Government targets (Aggregate Expenditure)
by
5th September 2015
Summary of Government Targets
Source: EI Economic Review 2014-15 by Peter Baron
- CACB The Government’s ‘fiscal mandate’ requires it to balance the cyclically-adjusted current budget (CACB) – the amount the Government has to borrow to finance non- investment spending, adjusted for the state of the economy – five years ahead. In December, we forecast that the CACB would be in surplus by 1.6 per cent of GDP in 2018-19. We now forecast the surplus in 2018-19 to be 1.5 per cent of GDP.
- PSNB The Government’s supplementary target is for public sector net debt (PSND) to fall as a share of GDP in 2015-16. We now expect PSND to peak at 78.7 per cent of GDP in 2015-16, to fall by a small margin in 2016-17 and then to fall more rapidly to 74.2 per cent of GDP by 2018-19. Debt as a share of GDP is lower in each year of our forecast than in December, reflecting lower borrowing and upward revisions to our nominal GDP forecast.
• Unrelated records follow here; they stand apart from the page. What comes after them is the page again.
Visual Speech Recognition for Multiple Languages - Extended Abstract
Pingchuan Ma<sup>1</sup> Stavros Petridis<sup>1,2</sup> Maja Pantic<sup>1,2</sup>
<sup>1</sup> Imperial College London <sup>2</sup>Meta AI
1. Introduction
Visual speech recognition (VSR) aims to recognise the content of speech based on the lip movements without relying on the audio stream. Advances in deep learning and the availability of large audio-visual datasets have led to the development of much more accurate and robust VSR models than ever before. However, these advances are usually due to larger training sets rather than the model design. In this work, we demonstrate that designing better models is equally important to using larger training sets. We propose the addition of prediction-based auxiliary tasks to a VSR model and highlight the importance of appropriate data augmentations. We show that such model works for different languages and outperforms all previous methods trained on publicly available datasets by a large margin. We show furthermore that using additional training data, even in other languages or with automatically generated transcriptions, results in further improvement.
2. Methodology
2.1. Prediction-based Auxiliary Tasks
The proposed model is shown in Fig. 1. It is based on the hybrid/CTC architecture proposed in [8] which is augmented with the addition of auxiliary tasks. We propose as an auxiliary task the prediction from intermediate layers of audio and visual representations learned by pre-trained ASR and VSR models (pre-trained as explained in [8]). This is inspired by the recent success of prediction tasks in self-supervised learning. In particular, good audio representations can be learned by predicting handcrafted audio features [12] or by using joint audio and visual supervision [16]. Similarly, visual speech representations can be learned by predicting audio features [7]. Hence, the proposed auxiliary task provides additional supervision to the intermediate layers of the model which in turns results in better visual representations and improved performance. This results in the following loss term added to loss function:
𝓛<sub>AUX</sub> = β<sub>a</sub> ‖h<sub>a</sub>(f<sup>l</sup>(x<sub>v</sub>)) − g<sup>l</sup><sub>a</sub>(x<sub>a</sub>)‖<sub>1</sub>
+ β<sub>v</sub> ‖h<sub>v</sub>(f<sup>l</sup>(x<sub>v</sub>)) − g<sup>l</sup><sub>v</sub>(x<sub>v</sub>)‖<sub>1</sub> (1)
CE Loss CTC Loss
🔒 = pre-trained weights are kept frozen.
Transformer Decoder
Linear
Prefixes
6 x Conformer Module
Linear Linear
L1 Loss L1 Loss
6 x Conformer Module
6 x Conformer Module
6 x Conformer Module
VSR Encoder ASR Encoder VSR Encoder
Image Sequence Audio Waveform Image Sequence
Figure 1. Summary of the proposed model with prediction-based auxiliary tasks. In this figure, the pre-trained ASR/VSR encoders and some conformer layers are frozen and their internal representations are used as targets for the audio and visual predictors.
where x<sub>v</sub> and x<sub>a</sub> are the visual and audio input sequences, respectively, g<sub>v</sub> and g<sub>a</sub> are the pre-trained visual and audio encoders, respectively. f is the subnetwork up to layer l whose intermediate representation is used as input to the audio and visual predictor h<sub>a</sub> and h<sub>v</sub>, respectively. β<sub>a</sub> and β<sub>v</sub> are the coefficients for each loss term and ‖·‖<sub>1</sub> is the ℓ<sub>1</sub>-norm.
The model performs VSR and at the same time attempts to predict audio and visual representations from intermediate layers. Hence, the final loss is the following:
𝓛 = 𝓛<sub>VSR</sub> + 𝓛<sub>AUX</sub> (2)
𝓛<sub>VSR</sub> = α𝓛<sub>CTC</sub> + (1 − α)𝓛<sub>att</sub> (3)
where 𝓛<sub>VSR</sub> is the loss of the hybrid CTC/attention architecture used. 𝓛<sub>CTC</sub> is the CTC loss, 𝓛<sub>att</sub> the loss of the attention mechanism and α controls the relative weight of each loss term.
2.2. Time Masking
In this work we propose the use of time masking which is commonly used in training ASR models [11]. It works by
- CPI The Government, via the Monetary Policy Committee, has a set a target of 2% inflation. If the target is missed, as it was in December 2014, then the Governor of the Bank of England writes a letter to the Chancellor explaining the missed target. Inflation was 1.5% below target in 2014.
4. Unemployment The Government has a target of 7% unemployment. The March 2014 forecast of 6.8% proved inaccurate as, again, unemployment fell further and more quickly than expected to 5.5%. Unemployment is an approximate measure of the state of demand.